## Problem 1
Using the court opinion below, decide whether each statement agrees with it. Answer yes or no for each, and quote the deciding words of the opinion exactly.
(a) Panther Valley assigned its demurrage claim against Ametek to the Interline Railroads.
(b) Ametek and Panther Valley signed the side track lease agreement.
(c) The demurrage tariff charged $30 per car per day for the first two days beyond the free period.

Reading text start

An Appeal from the United States District Court for the Middle District of Pennsylvania D.C. No. 90-cv-1396 Argued September 18, 1996
Before: NYGAARD, ROTH, AND ROSENN, Circuit Judges
The appeal in these consolidated cases raises questions of first impression in this circuit relating to the symbiotic power of a United States district court and the Interstate Commerce Commission (ICC) *fn1 to render judgment for demurrage fees *fn2 against an entity which is not a party to any transportation contract with a railroad. The plaintiffs, six national freight carriers (the Interline Railroads) sued Ametek, Inc. in the United States District Court for the Middle District of Pennsylvania to recover $297,270 allegedly due under a demurrage tariff issued by the Panther Valley Railroad Company (Panther Valley), now defunct. Panther Valley had assigned its demurrage claim against Ametek to the Interline Railroads. Ametek receives plastic materials by rail at Nesquehoning, Pennsylvania which it processes and then ships by rail to the material suppliers' customers.
The district court, on motion of Ametek, referred one issue to the ICC: the reasonableness of a demurrage charge. The ICC, however, determined preliminarily that the tariff had no application to Ametek because it was neither the consignor nor consignee of the shipped goods, and had not assumed contractual liability. The district court adopted the ruling of the ICC and concluded that Ametek had not entered into any separate agreement obligating it to pay the demurrage fees. It therefore entered summary judgment for Ametek and the ICC and denied the Interline Railroads' motion for summary judgment. We affirm.
The demurrage charges assigned by Panther Valley allegedly accrued under its tariff during 1987 through 1989 inclusive. *fn3 Ametek's customers ship the raw materials by rail to Ametek's plant by private rail car. Panther Valley and its predecessor had provided rail service over a period of about eight years without demurrage charges. The practice of Ametek's customers was to alert Ametek as to whether the loaded cars should be delivered to Ametek promptly or be held on Panther Valley's tracks for later delivery.
In 1986, Ametek had a need to store privately owned empty and inbounded loaded rail cars for extended periods of time. The president of Panther Valley initiated discussions with Ametek's rail consultant concerning a side track agreement between Ametek and Panther Valley for such cars. Eventually on April 22, 1996, Panther Valley's president submitted a proposed side track agreement to Ametek's vice-president in which Ametek would lease track to accommodate a seasonal overflow of rail cars experienced by Ametek. In August 1986, the president of Panther Valley sent a letter to Ametek setting forth the terms of a second proposed side track lease agreement. Ametek would pay Panther Valley 65 cents per car per day stored on Panther Valley track. For reasons unknown to all involved, the agreement "fell through the cracks" and was never signed. All parties concede that if the agreement were in force, Ametek would not be liable for demurrage fees.
In 1987, Panther Valley unilaterally imposed a demurrage tariff of $20 per car per day for the first two days that a company held rail cars beyond a free period of 48 hours. The tariff increased to $30 for each of the next two days, and $40 for each subsequent day. The parties disagree as to whether Ametek was informed of this tariff.

Reading text end
Entries shown start

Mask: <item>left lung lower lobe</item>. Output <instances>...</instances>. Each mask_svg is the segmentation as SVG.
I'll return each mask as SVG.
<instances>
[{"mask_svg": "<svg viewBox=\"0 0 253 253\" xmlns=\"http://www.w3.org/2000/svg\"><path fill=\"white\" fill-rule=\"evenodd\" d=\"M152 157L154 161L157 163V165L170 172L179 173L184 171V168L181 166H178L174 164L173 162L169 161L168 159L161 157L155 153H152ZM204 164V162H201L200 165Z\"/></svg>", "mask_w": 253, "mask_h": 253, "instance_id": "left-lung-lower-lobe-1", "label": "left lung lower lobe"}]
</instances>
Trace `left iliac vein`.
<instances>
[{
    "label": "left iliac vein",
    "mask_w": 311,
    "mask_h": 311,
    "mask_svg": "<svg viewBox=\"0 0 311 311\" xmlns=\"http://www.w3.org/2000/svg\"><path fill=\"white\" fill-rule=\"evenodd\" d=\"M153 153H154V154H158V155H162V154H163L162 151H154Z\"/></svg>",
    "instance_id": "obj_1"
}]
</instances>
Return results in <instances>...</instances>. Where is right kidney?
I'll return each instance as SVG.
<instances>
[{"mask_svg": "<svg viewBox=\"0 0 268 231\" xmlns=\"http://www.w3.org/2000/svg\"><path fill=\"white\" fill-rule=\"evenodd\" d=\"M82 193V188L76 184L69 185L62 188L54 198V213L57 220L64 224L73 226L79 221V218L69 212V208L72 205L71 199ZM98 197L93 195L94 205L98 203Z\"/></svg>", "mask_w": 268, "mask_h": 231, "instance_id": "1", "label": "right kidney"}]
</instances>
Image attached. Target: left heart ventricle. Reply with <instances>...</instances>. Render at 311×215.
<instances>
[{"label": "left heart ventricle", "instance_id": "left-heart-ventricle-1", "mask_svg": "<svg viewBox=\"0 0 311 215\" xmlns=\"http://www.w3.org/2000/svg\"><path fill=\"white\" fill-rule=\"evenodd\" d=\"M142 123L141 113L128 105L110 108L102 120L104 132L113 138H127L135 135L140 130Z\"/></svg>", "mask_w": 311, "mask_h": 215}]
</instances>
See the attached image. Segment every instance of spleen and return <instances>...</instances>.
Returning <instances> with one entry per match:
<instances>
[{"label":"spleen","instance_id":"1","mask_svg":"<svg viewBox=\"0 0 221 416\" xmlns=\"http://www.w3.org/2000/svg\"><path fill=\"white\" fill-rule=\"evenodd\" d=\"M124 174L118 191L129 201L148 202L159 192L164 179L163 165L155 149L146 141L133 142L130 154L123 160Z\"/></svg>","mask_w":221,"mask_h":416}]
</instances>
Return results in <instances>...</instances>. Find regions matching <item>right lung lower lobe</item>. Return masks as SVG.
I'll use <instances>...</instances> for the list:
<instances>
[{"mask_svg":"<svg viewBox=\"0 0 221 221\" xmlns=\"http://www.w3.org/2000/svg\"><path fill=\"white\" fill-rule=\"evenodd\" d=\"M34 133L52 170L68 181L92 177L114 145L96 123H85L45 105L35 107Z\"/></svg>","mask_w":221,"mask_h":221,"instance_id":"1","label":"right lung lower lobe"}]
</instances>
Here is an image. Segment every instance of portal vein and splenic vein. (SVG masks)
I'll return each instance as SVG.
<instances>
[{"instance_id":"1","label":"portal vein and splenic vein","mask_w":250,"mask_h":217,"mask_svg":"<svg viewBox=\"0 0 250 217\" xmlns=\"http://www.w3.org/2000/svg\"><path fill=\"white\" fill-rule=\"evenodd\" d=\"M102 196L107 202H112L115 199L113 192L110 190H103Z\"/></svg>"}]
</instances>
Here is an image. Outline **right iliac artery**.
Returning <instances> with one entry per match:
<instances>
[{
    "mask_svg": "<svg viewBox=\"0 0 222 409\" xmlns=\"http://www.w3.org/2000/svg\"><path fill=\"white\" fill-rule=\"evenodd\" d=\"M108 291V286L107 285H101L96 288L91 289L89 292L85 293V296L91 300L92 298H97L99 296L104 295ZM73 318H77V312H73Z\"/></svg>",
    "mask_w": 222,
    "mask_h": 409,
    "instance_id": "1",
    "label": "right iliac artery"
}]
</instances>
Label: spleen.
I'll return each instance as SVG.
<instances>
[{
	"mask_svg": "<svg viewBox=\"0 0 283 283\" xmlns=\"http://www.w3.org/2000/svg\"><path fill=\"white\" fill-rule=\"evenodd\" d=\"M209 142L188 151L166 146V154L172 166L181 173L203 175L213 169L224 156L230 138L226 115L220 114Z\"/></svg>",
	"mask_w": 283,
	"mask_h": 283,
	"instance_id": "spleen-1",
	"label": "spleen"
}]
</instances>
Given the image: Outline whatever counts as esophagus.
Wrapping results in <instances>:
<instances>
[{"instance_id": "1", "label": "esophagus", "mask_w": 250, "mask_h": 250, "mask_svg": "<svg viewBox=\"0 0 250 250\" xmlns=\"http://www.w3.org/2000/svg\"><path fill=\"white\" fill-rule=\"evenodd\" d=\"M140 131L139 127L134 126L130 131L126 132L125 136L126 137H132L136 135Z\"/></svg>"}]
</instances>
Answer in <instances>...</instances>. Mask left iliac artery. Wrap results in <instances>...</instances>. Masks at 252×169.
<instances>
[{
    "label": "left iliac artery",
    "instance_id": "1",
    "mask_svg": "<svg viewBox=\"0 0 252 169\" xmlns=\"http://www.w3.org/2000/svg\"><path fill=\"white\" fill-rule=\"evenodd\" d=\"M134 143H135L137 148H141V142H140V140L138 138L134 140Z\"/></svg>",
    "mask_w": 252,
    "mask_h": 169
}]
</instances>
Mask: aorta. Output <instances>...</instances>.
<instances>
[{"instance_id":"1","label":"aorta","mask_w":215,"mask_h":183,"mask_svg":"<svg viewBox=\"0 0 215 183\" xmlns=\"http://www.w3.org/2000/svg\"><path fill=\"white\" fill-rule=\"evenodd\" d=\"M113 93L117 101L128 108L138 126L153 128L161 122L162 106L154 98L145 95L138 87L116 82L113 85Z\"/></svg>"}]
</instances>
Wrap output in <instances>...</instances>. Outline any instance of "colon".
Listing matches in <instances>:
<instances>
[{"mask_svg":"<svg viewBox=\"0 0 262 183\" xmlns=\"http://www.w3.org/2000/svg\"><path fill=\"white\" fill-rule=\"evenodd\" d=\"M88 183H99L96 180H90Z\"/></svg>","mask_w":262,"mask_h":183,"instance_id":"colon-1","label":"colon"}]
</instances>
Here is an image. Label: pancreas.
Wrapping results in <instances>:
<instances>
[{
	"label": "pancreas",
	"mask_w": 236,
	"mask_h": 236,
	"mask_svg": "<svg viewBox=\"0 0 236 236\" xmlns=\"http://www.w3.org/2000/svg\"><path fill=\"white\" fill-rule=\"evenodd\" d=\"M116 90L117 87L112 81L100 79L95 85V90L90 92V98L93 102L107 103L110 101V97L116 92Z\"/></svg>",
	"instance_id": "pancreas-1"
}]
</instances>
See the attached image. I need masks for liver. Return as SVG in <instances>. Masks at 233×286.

Entries shown end

## Problem 2
List every line of the rows above that contains the word "ventricle". Case counts.

## Complete response 1
(a) Yes: "Panther Valley had assigned its demurrage claim against Ametek to the Interline Railroads."
(b) No: "the agreement "fell through the cracks" and was never signed."
(c) No: "$20 per car per day for the first two days that a company held rail cars beyond a free period of 48 hours."

## Complete response 2
Image attached. Target: left heart ventricle. Reply with <instances>...</instances>. Render at 311×215.
[{"label": "left heart ventricle", "instance_id": "left-heart-ventricle-1", "mask_svg": "<svg viewBox=\"0 0 311 215\" xmlns=\"http://www.w3.org/2000/svg\"><path fill=\"white\" fill-rule=\"evenodd\" d=\"M142 123L141 113L128 105L110 108L102 120L104 132L113 138H127L135 135L140 130Z\"/></svg>", "mask_w": 311, "mask_h": 215}]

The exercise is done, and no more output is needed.